:: Recorded information
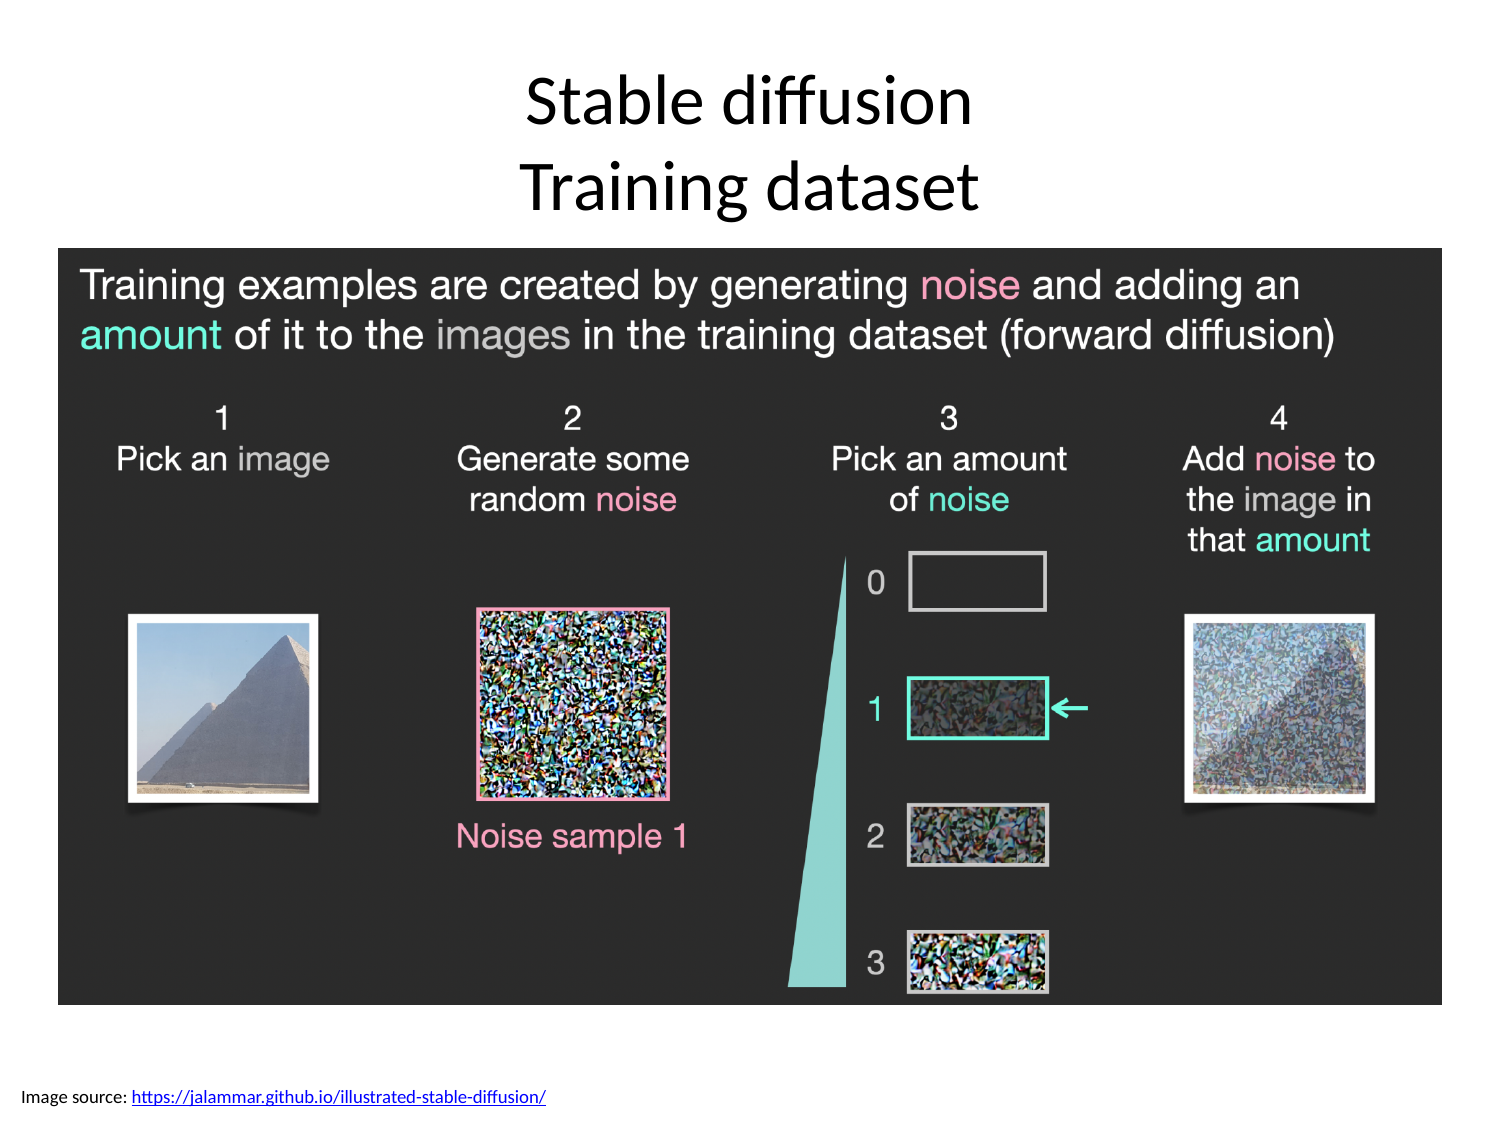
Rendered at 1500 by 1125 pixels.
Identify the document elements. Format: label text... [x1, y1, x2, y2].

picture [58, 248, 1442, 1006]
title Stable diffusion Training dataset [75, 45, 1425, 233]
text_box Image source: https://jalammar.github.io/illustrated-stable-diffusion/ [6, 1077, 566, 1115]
::::
:: Recorded information
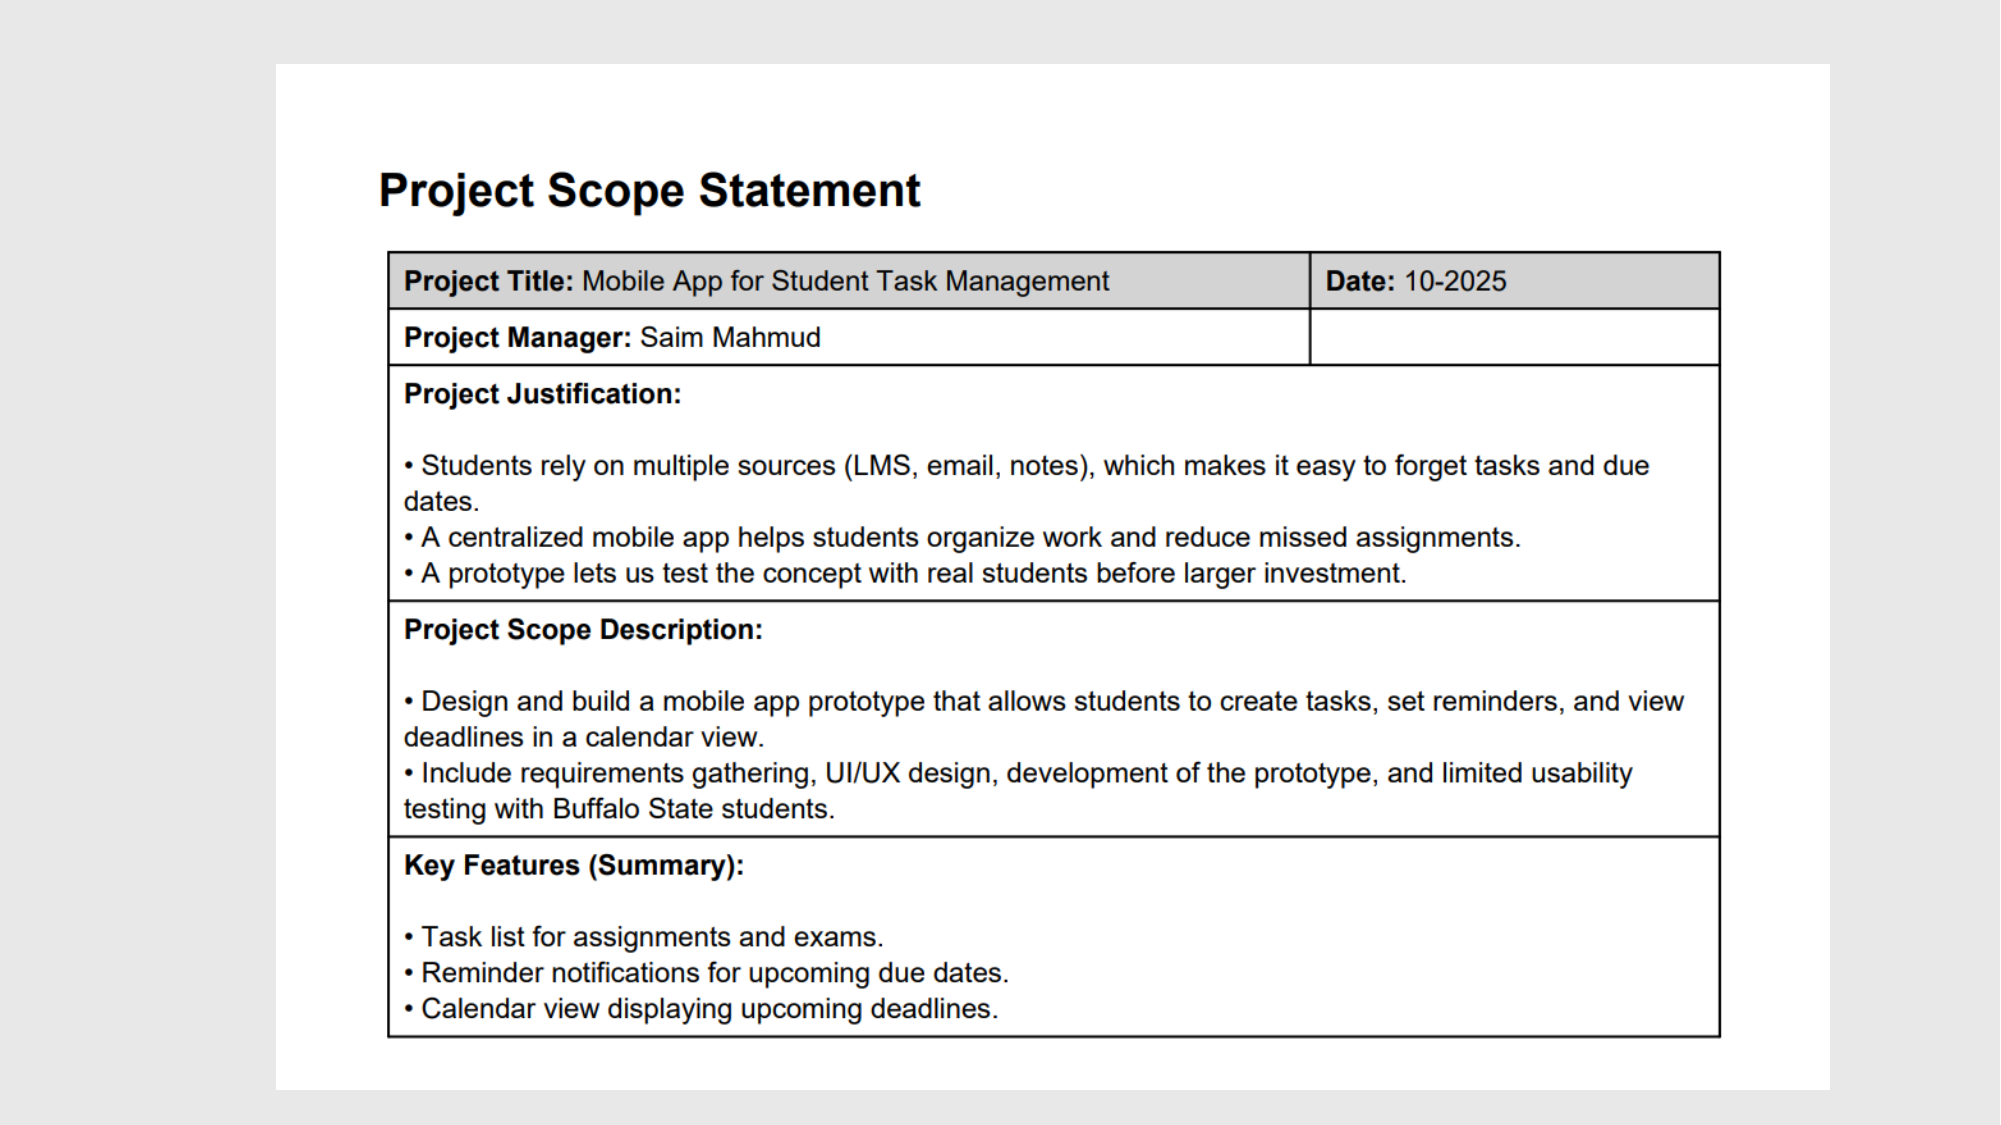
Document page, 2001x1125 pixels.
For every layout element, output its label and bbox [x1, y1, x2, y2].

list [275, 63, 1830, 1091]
::::
Problem details.
Identify the lines in the entries that hold "pixels" and return each one.

Answer.
Rendered at 1500 by 1125 pixels.
Document page, 2001x1125 pixels.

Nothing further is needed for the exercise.